#### ACTION ITEM:
Copy each of the records below verbatim, keeping every line as it appears.

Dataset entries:
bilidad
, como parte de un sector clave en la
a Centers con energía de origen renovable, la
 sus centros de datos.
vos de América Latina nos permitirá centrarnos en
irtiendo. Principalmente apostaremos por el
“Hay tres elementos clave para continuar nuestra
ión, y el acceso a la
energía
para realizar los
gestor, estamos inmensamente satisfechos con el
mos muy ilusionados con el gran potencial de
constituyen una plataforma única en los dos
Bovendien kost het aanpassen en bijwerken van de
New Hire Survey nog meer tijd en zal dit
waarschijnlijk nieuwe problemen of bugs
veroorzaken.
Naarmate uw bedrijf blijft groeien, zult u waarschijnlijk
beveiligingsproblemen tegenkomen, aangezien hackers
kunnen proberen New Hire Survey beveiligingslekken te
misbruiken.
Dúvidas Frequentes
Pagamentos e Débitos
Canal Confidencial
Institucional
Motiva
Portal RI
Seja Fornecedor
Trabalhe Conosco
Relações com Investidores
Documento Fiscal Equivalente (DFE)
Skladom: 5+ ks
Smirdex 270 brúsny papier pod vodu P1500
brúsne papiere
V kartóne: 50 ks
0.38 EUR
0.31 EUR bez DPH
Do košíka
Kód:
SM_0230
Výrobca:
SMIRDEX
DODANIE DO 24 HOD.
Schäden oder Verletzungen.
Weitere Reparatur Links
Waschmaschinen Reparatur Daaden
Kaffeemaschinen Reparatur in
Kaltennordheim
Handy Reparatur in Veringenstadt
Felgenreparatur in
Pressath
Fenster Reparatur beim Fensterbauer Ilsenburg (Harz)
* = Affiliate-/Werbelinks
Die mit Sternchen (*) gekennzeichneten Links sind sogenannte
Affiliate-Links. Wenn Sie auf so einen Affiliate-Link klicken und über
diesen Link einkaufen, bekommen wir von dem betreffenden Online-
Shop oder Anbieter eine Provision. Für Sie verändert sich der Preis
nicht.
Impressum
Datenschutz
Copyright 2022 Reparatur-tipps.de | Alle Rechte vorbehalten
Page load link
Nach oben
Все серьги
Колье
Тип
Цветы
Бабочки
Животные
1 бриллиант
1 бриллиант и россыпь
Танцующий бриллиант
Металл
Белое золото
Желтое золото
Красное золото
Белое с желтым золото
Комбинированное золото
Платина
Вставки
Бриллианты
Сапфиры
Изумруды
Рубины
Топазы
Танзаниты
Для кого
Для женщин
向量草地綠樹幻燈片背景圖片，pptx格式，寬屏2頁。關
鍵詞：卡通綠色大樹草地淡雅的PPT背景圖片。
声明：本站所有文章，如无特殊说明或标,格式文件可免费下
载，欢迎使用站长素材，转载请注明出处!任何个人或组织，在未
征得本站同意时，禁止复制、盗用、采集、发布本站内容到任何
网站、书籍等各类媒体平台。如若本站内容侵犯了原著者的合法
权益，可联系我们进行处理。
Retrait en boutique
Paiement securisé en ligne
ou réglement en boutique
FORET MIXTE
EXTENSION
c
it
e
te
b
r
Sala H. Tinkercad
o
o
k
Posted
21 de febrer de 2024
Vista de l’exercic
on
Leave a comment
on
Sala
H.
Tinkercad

#### EXPECTED OUTPUT:
bilidad
, como parte de un sector clave en la
a Centers con energía de origen renovable, la
 sus centros de datos.
vos de América Latina nos permitirá centrarnos en
irtiendo. Principalmente apostaremos por el
“Hay tres elementos clave para continuar nuestra
ión, y el acceso a la
energía
para realizar los
gestor, estamos inmensamente satisfechos con el
mos muy ilusionados con el gran potencial de
constituyen una plataforma única en los dos
Bovendien kost het aanpassen en bijwerken van de
New Hire Survey nog meer tijd en zal dit
waarschijnlijk nieuwe problemen of bugs
veroorzaken.
Naarmate uw bedrijf blijft groeien, zult u waarschijnlijk
beveiligingsproblemen tegenkomen, aangezien hackers
kunnen proberen New Hire Survey beveiligingslekken te
misbruiken.
Dúvidas Frequentes
Pagamentos e Débitos
Canal Confidencial
Institucional
Motiva
Portal RI
Seja Fornecedor
Trabalhe Conosco
Relações com Investidores
Documento Fiscal Equivalente (DFE)
Skladom: 5+ ks
Smirdex 270 brúsny papier pod vodu P1500
brúsne papiere
V kartóne: 50 ks
0.38 EUR
0.31 EUR bez DPH
Do košíka
Kód:
SM_0230
Výrobca:
SMIRDEX
DODANIE DO 24 HOD.
Schäden oder Verletzungen.
Weitere Reparatur Links
Waschmaschinen Reparatur Daaden
Kaffeemaschinen Reparatur in
Kaltennordheim
Handy Reparatur in Veringenstadt
Felgenreparatur in
Pressath
Fenster Reparatur beim Fensterbauer Ilsenburg (Harz)
* = Affiliate-/Werbelinks
Die mit Sternchen (*) gekennzeichneten Links sind sogenannte
Affiliate-Links. Wenn Sie auf so einen Affiliate-Link klicken und über
diesen Link einkaufen, bekommen wir von dem betreffenden Online-
Shop oder Anbieter eine Provision. Für Sie verändert sich der Preis
nicht.
Impressum
Datenschutz
Copyright 2022 Reparatur-tipps.de | Alle Rechte vorbehalten
Page load link
Nach oben
Все серьги
Колье
Тип
Цветы
Бабочки
Животные
1 бриллиант
1 бриллиант и россыпь
Танцующий бриллиант
Металл
Белое золото
Желтое золото
Красное золото
Белое с желтым золото
Комбинированное золото
Платина
Вставки
Бриллианты
Сапфиры
Изумруды
Рубины
Топазы
Танзаниты
Для кого
Для женщин
向量草地綠樹幻燈片背景圖片，pptx格式，寬屏2頁。關
鍵詞：卡通綠色大樹草地淡雅的PPT背景圖片。
声明：本站所有文章，如无特殊说明或标,格式文件可免费下
载，欢迎使用站长素材，转载请注明出处!任何个人或组织，在未
征得本站同意时，禁止复制、盗用、采集、发布本站内容到任何
网站、书籍等各类媒体平台。如若本站内容侵犯了原著者的合法
权益，可联系我们进行处理。
Retrait en boutique
Paiement securisé en ligne
ou réglement en boutique
FORET MIXTE
EXTENSION
c
it
e
te
b
r
Sala H. Tinkercad
o
o
k
Posted
21 de febrer de 2024
Vista de l’exercic
on
Leave a comment
on
Sala
H.
Tinkercad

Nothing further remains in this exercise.